The Great Lakes claimed 101 lives in 2021 and 108 in 2020. The highest number of drownings, according to GLSRP modern records, is 117 in 2018.

Pratt said education is the ultimate solution.

“We have a whole week devoted to fire safety in October. We don’t have the same kind of robust education program (for water safety),” Pratt said. “We do fire drills in schools, we do lockdown drills in schools, we do tornado drills in schools. Down in Illinois and Indiana, they do earthquake drills. And the fact of the matter is drowning will kill more people than fire, lightning, tornadoes, school shooters and earthquakes combined.”

He continued: “It’s a huge, huge problem and it just doesn’t get the attention that we think it deserves.”

Pratt and the GLSRP are pushing for several changes, including in-school curriculum to teach children how to play safely in the water. The organization is also pushing for lifeguards and mandatory rescue equipment at beaches.

“We would love to see lifeguards brought back. We’d love to see more signage and more rescue equipment,” Pratt said. “The state of Illinois passed an equipment bill where (all beaches) are required to have life-saving equipment on the shoreline of Lake Michigan. We are trying to do the same thing here in Michigan and in Indiana because when an incident happens, we don’t want to have would-be rescuers get into trouble in the water and increase those statistics.”

The drowning numbers weren’t always this high. In 2014, there were only 54 reported drownings on the Great Lakes and only 55 in 2015. Pratt believes the organization’s methods for gathering data has improved slightly, but there are many other factors that have contributed to the sharp rise in drownings.

“Those were fairly cool years. The weather plays a big part,” Pratt said. “The drownings that we have on the Great Lakes are (usually) during times when there are warm, windy weekends. The ‘W’s’ as we call them. … When we have hot, hot weekends that are windy, that is kind of the perfect storm.”

Pratt summarized that the warm weather brings more people to the beaches while the winds can interact with the shoreline and cause more rip currents. However, drownings don’t only occur on red-flag days.

“We see drownings on relatively calm days, too. There’s no real easy solution to this,” he said.

(Graphic by Matt Jaworowski/WOOD TV8)

Pratt said he doesn’t want to scare people away from the Great Lakes, but rather to encourage them to know how to enjoy the water safely.

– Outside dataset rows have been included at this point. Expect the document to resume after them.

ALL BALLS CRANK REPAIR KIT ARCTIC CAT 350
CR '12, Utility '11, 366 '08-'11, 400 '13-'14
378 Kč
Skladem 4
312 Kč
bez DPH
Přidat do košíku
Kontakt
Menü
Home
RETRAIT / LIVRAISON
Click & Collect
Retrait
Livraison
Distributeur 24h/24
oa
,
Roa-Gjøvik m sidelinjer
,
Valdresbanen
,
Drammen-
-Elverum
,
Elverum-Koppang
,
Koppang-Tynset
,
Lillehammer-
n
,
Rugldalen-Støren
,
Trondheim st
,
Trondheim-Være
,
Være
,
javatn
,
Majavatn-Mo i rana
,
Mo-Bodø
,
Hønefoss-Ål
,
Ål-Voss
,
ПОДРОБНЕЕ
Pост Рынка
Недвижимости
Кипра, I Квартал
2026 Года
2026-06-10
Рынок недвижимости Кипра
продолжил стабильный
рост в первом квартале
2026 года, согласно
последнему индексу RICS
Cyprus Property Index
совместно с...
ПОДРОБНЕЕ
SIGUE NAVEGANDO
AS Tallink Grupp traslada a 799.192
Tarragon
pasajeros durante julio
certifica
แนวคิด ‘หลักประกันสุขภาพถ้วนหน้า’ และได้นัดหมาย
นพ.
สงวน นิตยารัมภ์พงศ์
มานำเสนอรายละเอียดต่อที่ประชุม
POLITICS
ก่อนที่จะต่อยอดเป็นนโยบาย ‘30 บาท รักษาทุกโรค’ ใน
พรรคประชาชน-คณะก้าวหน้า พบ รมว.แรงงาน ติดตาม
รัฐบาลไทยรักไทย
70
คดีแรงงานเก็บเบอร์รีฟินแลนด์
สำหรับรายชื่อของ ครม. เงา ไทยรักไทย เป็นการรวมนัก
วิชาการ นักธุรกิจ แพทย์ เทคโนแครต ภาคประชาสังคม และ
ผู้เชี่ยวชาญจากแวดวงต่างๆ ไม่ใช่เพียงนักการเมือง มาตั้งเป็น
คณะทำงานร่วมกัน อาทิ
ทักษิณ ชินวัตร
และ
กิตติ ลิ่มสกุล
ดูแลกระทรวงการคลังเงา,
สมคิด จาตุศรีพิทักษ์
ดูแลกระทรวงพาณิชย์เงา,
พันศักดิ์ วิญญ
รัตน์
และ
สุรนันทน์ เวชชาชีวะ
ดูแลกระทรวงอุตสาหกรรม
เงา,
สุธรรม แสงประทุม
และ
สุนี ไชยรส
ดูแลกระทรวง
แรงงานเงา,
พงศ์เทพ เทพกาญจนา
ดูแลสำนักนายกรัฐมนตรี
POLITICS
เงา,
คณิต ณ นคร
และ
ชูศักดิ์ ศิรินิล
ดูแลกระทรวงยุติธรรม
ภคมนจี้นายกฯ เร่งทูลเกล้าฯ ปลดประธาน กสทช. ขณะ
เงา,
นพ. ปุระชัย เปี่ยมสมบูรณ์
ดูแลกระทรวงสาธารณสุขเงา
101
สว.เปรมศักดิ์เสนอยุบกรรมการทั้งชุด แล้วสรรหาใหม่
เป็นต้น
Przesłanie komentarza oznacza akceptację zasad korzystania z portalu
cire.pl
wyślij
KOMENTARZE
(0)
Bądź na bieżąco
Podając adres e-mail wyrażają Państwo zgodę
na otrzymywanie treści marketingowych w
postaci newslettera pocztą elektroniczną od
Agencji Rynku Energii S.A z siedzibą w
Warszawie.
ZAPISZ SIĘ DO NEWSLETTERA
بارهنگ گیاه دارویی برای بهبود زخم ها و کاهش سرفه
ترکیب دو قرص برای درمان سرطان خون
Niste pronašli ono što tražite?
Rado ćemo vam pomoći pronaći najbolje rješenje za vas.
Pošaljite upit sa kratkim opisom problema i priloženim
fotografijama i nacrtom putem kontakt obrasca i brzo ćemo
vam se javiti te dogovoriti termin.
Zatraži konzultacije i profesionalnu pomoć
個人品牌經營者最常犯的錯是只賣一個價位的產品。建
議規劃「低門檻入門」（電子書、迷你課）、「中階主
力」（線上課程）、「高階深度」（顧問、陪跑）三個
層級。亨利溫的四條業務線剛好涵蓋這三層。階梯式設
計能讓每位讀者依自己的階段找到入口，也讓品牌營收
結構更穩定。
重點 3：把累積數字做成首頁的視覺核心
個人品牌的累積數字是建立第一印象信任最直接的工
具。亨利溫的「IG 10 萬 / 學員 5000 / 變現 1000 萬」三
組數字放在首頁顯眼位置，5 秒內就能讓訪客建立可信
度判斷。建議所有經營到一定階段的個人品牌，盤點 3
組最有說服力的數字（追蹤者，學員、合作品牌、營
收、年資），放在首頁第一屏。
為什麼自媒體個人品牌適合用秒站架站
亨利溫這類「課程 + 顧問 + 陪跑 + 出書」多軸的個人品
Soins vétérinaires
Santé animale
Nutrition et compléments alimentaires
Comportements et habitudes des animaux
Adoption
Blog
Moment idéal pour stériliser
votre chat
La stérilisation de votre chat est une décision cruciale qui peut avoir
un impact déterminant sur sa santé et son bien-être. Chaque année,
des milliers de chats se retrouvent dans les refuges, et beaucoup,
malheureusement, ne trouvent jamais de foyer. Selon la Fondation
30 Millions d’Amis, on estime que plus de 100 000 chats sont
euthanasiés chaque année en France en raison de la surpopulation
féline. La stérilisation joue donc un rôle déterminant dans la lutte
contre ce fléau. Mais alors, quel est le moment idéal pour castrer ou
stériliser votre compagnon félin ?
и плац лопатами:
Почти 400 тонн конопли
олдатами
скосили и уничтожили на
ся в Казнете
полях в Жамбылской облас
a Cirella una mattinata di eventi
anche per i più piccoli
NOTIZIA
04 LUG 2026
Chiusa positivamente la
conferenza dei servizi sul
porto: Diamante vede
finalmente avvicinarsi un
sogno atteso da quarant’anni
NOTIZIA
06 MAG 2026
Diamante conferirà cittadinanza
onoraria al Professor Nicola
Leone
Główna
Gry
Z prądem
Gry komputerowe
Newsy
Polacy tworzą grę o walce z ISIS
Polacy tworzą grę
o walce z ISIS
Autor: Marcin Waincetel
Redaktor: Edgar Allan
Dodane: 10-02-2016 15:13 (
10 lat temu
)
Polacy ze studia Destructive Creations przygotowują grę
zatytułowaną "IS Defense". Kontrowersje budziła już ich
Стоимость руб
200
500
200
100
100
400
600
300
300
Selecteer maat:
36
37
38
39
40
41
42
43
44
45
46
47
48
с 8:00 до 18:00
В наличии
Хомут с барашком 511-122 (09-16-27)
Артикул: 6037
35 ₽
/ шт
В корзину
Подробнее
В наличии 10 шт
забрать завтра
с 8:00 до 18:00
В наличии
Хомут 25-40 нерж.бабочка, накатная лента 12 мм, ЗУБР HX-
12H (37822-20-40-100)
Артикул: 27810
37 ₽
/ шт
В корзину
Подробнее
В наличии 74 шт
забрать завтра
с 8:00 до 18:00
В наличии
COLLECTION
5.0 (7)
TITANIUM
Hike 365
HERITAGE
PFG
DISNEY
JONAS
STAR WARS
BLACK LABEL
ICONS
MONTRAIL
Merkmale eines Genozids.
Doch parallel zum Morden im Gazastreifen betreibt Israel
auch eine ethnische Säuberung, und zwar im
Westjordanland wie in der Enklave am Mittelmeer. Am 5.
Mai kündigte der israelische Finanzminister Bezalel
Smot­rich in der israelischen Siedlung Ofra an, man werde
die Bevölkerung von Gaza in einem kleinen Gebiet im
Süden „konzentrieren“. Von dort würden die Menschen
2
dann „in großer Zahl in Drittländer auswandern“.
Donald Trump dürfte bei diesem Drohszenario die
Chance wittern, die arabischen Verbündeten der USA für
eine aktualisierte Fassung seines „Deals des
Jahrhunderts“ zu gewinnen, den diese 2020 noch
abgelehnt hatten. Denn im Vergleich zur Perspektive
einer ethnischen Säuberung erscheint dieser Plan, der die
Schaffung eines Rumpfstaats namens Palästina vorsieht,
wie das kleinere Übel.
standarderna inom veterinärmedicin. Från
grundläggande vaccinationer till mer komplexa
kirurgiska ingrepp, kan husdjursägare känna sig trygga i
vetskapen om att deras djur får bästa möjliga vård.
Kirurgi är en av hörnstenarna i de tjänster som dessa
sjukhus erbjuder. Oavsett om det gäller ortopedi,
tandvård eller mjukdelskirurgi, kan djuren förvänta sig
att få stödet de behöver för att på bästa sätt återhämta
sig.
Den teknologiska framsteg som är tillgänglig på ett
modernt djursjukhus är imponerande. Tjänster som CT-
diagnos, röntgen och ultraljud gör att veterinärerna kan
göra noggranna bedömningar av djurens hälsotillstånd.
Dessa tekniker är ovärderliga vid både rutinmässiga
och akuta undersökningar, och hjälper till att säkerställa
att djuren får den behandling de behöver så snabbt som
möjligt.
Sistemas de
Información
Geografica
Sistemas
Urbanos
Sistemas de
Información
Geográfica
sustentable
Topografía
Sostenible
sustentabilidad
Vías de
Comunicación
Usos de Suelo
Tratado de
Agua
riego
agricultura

“The children in America now know how to stop, drop and roll. We’d like them to all learn how to flip, float and follow,” Pratt said. “If you get into trouble in the water, whether you fall into a backyard pool or you fall into Lake Michigan on a really rough day, flip over onto your back. That allows you to breathe whenever you want and help control that panic. Float to calm yourself down. Float to conserve your energy and float to notice, ‘Am I in a current that’s pulling me out or pulling me along the shore or pulling me along the pier.’

“Then, don’t try to fight that current. We know those currents can flow faster than any Olympic swimmer,” he continued. “So float on your back, conserve your energy, realize where the current is taking you and then swim at an angle away from the current and toward safety.”

Some new studies have reiterated that the “flip, float and follow” method can be the most successful way to escape rip currents.

“There’s actually some really good research out of New Zealand where (they found) 80% of people who just floated were eventually brought back to shore (by the rip current),” Pratt said.